─── Textausschnitt
Die Zeichen der Zeit

Oben, unten, irgendwo

Die Gutenberg-Galaxis fürchtet seither die Konkurrenz des visuellen Steno. Sind die Dinger wirklich so eindeutig, wie sie vorgeben? Selbst ein banaler Richtungspfeil kann Verwirrung stiften. Zum Beispiel am Salzburger Bahnhof. Wer hier den Intercity Richtung Wien erreichen will und deshalb von Gleis 21 nach Gleis elf hechtet, kann verzweifeln. Ob der Pfeil nun nach oben, unten oder geradeaus weist, ist beim besten Willen nicht zu sagen. Leitsysteme versagen bei vertrackter Architektur und mutieren zu Leidsystemen. Der niederländische Informationsdesigner Paul Mijksenaar weiß: "Die besten Wegweiser können ein krankes Gebäude nicht heilen."

Der nach seinen Vorgaben beschilderte Amsterdamer Flughafen Schipol jedenfalls gilt als besonders benutzerfreundlich. Mit "eindeutiger Farbkodierung und klaren Piktogrammen" rückte der Gestalter dem Verwirrspiel der Terminals und Abflugplätze zu Leibe. Und zwar mit System. Liegen etwa Toiletten auf einer anderen Ebene, kombinierte Mijksenaar den Richtungspfeil mit einem Piktogramm für Treppe oder Rolltreppe.

Präzision ist der Schlüssel zu visueller Information, nicht selten aber entscheidet der Kontext, ob sie funktioniert. Fontshop, Alphabet-Baukasten für Grafik-Designer und Schriftsetzer, bewirbt seine Piktogramme deshalb zurückhaltend: "Sie können komplizierte Botschaften einfach darstellen." Um verstanden zu werden, müssten sie freilich eine eindeutige visuelle Sprache sprechen, innerhalb eines Systems mit der gleichen Syntax arbeiten und formal aus einem Guss bestehen.

Das ist Originalton Spiekermann, der vor Jahren schimpfte: "Man kann diese Zeichensprache als krude Verkürzung komplexer Inhalte sehen." Typograph Erik Spiekermann stellt klar: "Symbolhafte Abbildungen vertragen sich nicht mit detaillierten technischen Darstellungen. Locker gezeichnete Piktogramme in räumlicher Anordnung sprechen eine andere Sprache als stark vereinfachte Symbole." Wer daraufhin die Vielzahl der Gefahrenschilder durchsieht, muss sich mit Grausen abwenden.
──────
─── Gegebene Angaben
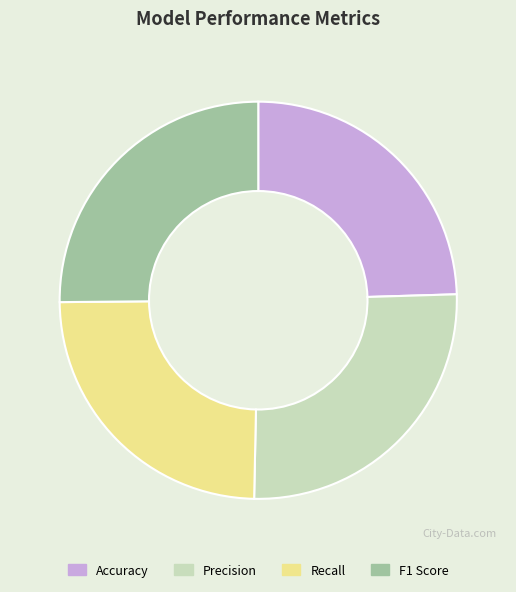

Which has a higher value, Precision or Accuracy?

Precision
──────
─── Gegebene Angaben
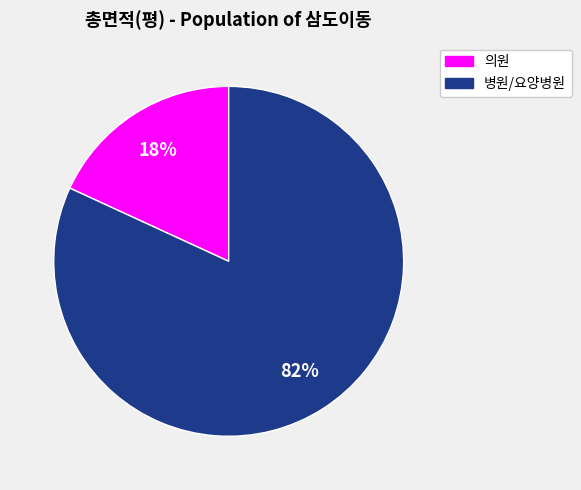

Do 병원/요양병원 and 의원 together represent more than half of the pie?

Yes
──────
Aufgabe =>
Womit kombinierte Mijksenaar laut dem Textausschnitt den Richtungspfeil, wenn Toiletten auf einer anderen Ebene liegen? Die Zeilen sind eigenständiges Material und gehören nicht zum Textausschnitt.

Antwort =>
Mit einem Piktogramm für Treppe oder Rolltreppe.